Slide View : Parallel Computer Architecture and Programming : 15-418/618 Spring 2016

Perf Optimization I: Work Distribution and Scheduling

Previous | Next --- Slide 10 of 64

c0d3r

If we knew additional information about test_primality, we could potentially distribute tasks in a smarter way.

For example, if we knew that larger ints took test_primality more time (in general), we could sort x in decreasing order before the loop. This is like implementing a sorted greedy job scheduler.

althalus

@c0d3r, wouldn't that make it semi-static again since the program is unable to recognize at runtime that larger ints take longer? And also, someone mentioned that we could randomize the array and statically partition it to have a more even cost for each core.

msfernan

Professor Kayvon mentioned in class that ISPC was an example of dynamic task assignment.
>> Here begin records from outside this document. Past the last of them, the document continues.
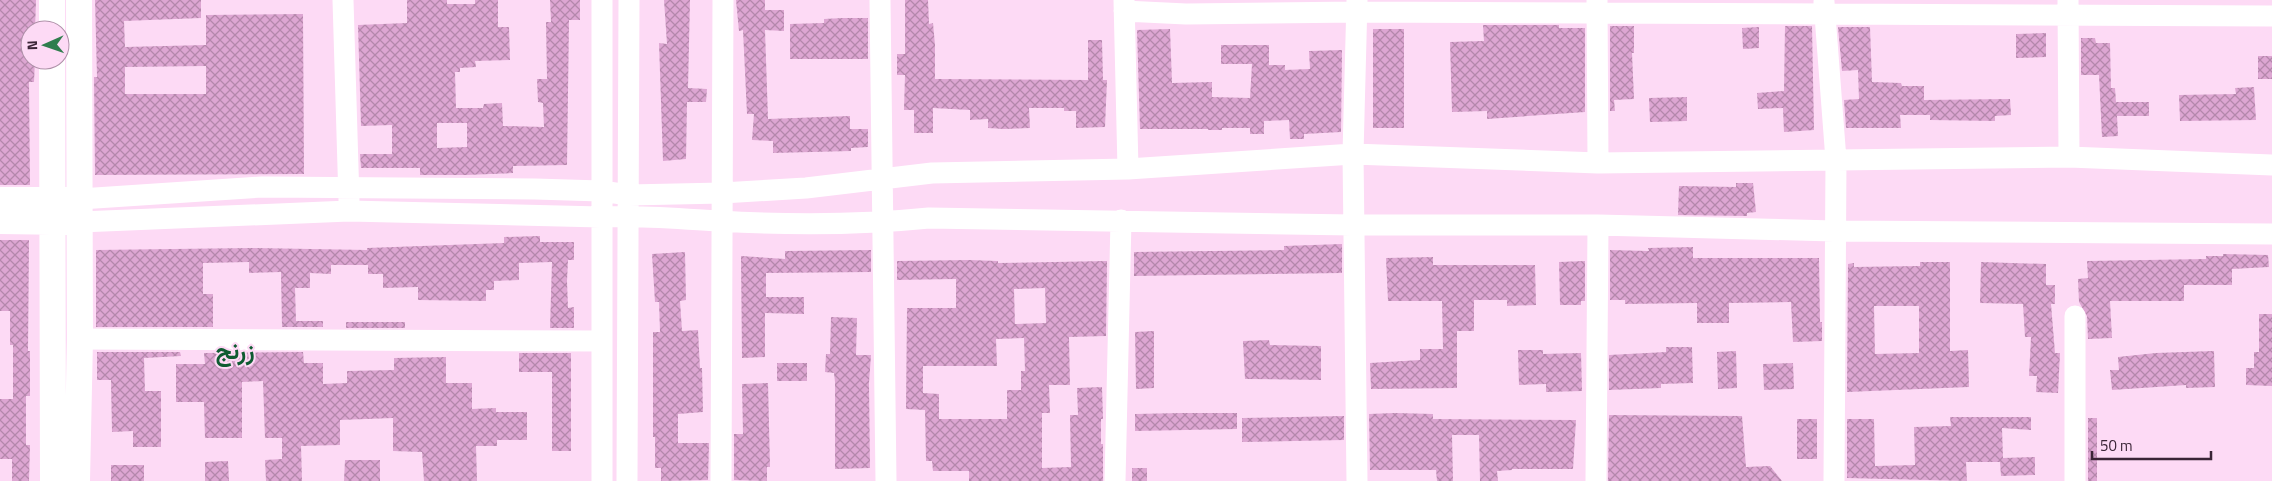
<svg xmlns="http://www.w3.org/2000/svg" width="2272" height="481" font-family="'Titillium Web',Vazirmatn,sans-serif">
	<defs>
		<pattern id="building-cross-hatch" width="8" height="8" patternUnits="userSpaceOnUse" patternTransform="scale(1.25)"><rect width="8" height="8" fill="#dda6d2"/><path d="M0 0l8 8M0 8l8-8" fill="none" stroke="#b487ab"/></pattern>
	</defs>
	<rect width="100%" height="100%" fill="#fddaf5"/>
	<path fill="url(#building-cross-hatch)" fill-rule="evenodd" d="M0,0H36L35,30H30V60H35L34,82H29L30,185H0Z
		M95,0H201V18L124,21L125,47L206,45V15L303,14L304,174L95,175L94,77H97ZM206,66V94H125V67Z
		M407,0H447V4H475V0H498V27H509L510,60L475,61L476,67L460,68V72H455L456,108H483L484,104L502,103L503,126L544,127L543,103L538,102L537,79H547L546,22H551L550,0H580V20H569L567,165L513,166V173L466,175H420V168H361L360,154H392V125L361,126L358,25L407,23ZM437,123H467V147L437,148Z
		M664,0H690L688,88L707,89L706,102H687L686,159L663,161L659,43L667,44Z
		M736,0H765V10H784V31L765,30L768,119L850,116V129H868V147L851,148V151L773,153V141L752,140L754,114H747L743,30L739,31Z
		M905,0H928L929,24L933,23L935,45V79L1088,80V40H1102L1103,80H1107L1105,127L1076,128V111H1064V108H1029L1030,128L1004,129L988,128V119L970,120V110L933,108V133H914V110H904L905,75H897V54H905Z
		M843,18H868V59H790V24L824,23V19Z
		M1483,25H1559V28H1585V112L1487,119V111L1452,112L1450,42L1484,41Z
		M1610,26H1634V53H1632L1634,99L1614,100L1615,111H1610Z
		M1785,26H1812L1814,130L1784,132L1783,108L1758,109L1757,93L1784,91Z
		M1759,27V48L1743,49L1742,28Z
		M1838,27H1870L1872,82L1901,83L1902,86H1924V100L2010,99L2011,115L1995,116V121L1930,120V115H1900L1901,128H1846L1844,100L1859,99L1858,70L1842,71Z
		M1170,29L1172,83L1212,82V97L1250,98L1252,64H1221V45H1269V65H1285V70L1310,69L1309,51L1342,50L1341,132L1304,134V139H1290L1289,120L1264,121V134H1250V128H1222V130H1208V129H1140L1137,30Z
		M1373,29H1404V128H1373Z
		M2046,33V57L2016,58V34Z
		M2081,38H2095L2096,43H2110L2111,88H2115L2116,102H2149V116H2117L2118,136L2102,137L2099,75H2081Z
		M2258,56H2272V79H2258Z
		M2254,87L2256,120L2180,121L2179,95L2236,94L2235,88Z
		M1687,97V121L1650,122L1649,98Z
		M1736,183H1753L1756,212L1747,213V216L1678,215L1679,186L1736,187Z
		M540,236V242H574V260H568L567,281L568,308L574,307V328H550L552,262L519,263V280L494,281V290H486V301L418,300V287L383,288V274H368V265H331V274L310,273V288H295L296,321H323V327H282L281,272L249,273V262L203,263V294H213V327H96V250L253,248L367,250V248L504,243V237Z
		M0,240H29L28,351H30V396H26V445H30L29,481H12V459H0V399H13V345H10V311H0Z
		M1342,244V273L1134,276V252L1284,250V246Z
		M1693,247V258H1819L1820,322H1822V341L1793,342L1791,302L1729,303V323H1697V303L1625,304V300H1610V250L1649,251L1648,248Z
		M871,250V272L766,273V297H804V314L765,313V357L742,358L741,256L785,259V251Z
		M685,252L686,300L680,301L682,331L698,330L700,368H702L703,412L678,414V443H709L708,480L661,481V468H655V437H653V332H660L659,302H655L652,254Z
		M2223,254L2268,255L2269,267L2232,269V285H2184V301H2110L2112,338L2088,339L2087,316L2079,302L2078,279L2088,278L2087,261L2206,259V256H2223Z
		M1433,257V265H1535L1536,305L1507,306V300H1474V331H1457V388L1371,389L1370,363L1420,360V349H1443L1442,301H1388L1386,258Z
		M969,260L998,261V263L1107,261L1106,336L1069,337L1070,385H1049L1050,413H1042V468L1071,467L1070,415H1078L1077,388L1102,387L1103,419H1101V444H1103V481H969V471H933L932,461H926L925,410L906,409L907,308H956V279L897,280V261ZM1045,288L1046,323L1015,324L1014,289ZM1024,338L1025,371H1021V390H1007V419H939V394L923,393V366H997L996,339Z
		M1585,261V301H1581V305H1560L1559,262Z
		M1920,262H1950V351L1968,350L1969,387L1847,392L1848,264L1854,263V267L1920,266ZM1874,306H1919V353L1875,354Z
		M1981,262L2046,264V285H2055V304H2051L2055,353H2060L2058,393L2036,392L2037,376H2029L2031,337H2025L2023,304L1980,303Z
		M2259,314H2272V386L2246,385V368H2254V352H2259Z
		M831,317L857,318L856,355H871L869,383L870,468L835,469V382L834,373L825,372L826,354H830Z
		M346,322H405V328H346Z
		M1154,331V388L1136,389L1135,332Z
		M1269,340L1270,345L1321,346V380L1245,379L1243,341Z
		M1666,347H1692L1693,383L1661,384V388L1609,390V355L1666,352Z
		M1518,350H1543V354L1581,353L1582,391L1546,392V384L1519,385Z
		M1736,351L1737,388L1718,389L1717,352Z
		M2214,351L2215,387L2186,388V385L2112,390L2110,370H2119L2118,357L2156,353Z
		M97,352H180L181,356L144,358L145,391H161V447H133V431L112,432L111,380H97Z
		M303,352L304,363H323V384L347,383V371L394,370V358L446,357V383H472V409L496,408V412H527V440H497V446H476L477,481H424L422,452L393,451V418L340,420V445L301,446L302,481H266L265,460L282,459V438H265L263,381L242,382V438H205L204,402H176V364H205L204,353Z
		M519,353H571V451H552V372H519Z
		M777,363H807V381H777Z
		M1793,363L1794,389L1764,390L1763,364Z
		M768,383L770,467H767V481L734,480V434H743L742,384Z
		M1182,413H1237V429L1135,431V414Z
		M1395,413L1433,414V419L1576,420L1573,469H1512V470L1497,471L1498,481H1480L1479,435H1452L1453,481H1437L1436,470H1370L1369,414Z
		M1609,415L1742,416L1746,467L1770,466L1782,481H1608Z
		M1344,416V440L1242,442V418Z
		M1950,417H2031V430L2002,428L2003,458L2035,457V475L2001,476L2000,462H1966L1967,481L1847,478V419H1874L1875,466L1915,465L1914,427L1951,426Z
		M2088,418H2097V481H2088Z
		M1797,419H1817V459H1797Z
		M345,460H380V481H344Z
		M228,461L229,481H205V462Z
		M111,465H144V481H111Z
		M1132,468H1147V481H1132Z"/>
	<g fill="none" stroke-linecap="round" stroke-linejoin="round">
		<path stroke="#fff" stroke-width="21" d="M343,0L349,201
			M602,0V481
			M880,0L886,481
			M1124,0L1128,169
			M1357,0L1353,154L1357,481
			M1597,0L1598,163
			M2068,0L2069,157
			M1824,2L1836,160L1834,481
			M1124,11L1186,14L1357,12L2272,16
			M80,199L262,187L535,189L601,191L629,195L722,193L806,188L932,173L1128,169L1353,154L1598,163L2069,157L2272,165
			M80,222L349,211L601,217C640,215 679,219 719,221C789,225 860,225 929,218L1353,225H1598L1834,231L2272,234
			M80,339L601,341
			M627,481L629,0
			M721,481L723,0
			M1115,481L1121,220
			M1596,481L1598,225
			M2075,481V316"/>
		<path stroke="#fff" stroke-width="26" d="M52,0V30
			M52,60L53,481
			M0,200H69
			M0,221L69,222
			M77,481L80,339L79,0"/>
	</g>
	<g text-anchor="middle" dominant-baseline="central" stroke-width="4" stroke-linejoin="round" paint-order="stroke">
		<g font-size="24" font-weight="bold" fill="#0e5b31" stroke="#fddaf5">
			<text x="235" y="350">زرنج</text>
		</g>
	</g>
	<g transform="translate(45 45) rotate(268)"><circle r="24" fill="#fddaf5" stroke="#af91a9"/>
	<path d="M0-4L9 19L0 12L-9 19Z" fill="#2f7d4d"/>
	<text y="-8" font-size="14" font-weight="bold" text-anchor="middle" fill="#3a2436">N</text>
	</g>
	<path d="M2092 451v8h119v-8" fill="none" stroke="#3a2436" stroke-width="2.5"/>
	<text x="2100" y="451" font-size="15" fill="#3a2436" stroke="#fddaf5" stroke-width="4" paint-order="stroke">50 m</text>
</svg>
Therefore in assignment 1 in mandelbrot ispc with tasks, the work (in this case the computation of a pixel in the Mandelbrot set) was assigned to tasks that were executed on all the cores of the processor.

In the first part of assignment 1 in mandelbrot-thread, the work (in this case the row-wise computation of the pixels in the mandelbrot set) was assigned to pthreads statically (before runtime by you the programmer). Each pthread was executed on a different core.

yangwu

since all tasks in CUDA go through scheduler first, my feel is all tasks are scheduled 'dynamically', the real static part comes from how you decompose the job

Richard

In the example in this slide, the strategy for dynamic scheduling is actually using a work queue (but not distributed queues in the following slides).

I'm wondering: as a programmer, how I can choose the strategy. Is it via using programming tricks like above? Or are there interfaces where I can directly tell operating system which strategy I want?

xx420y0los4wGxx

@Richard I'm not sure if you're asking about the decision to use dynamic vs static, or the implementation, but we can see in OpenMP an example of the latter.

In terms of decision, the way I think of it is this. Within dynamic each task comes from some kind of structure and accessing that structure has some inherent overhead. The decision depends on if this overhead outweighs the cost of a couple threads having unbalanced assignment.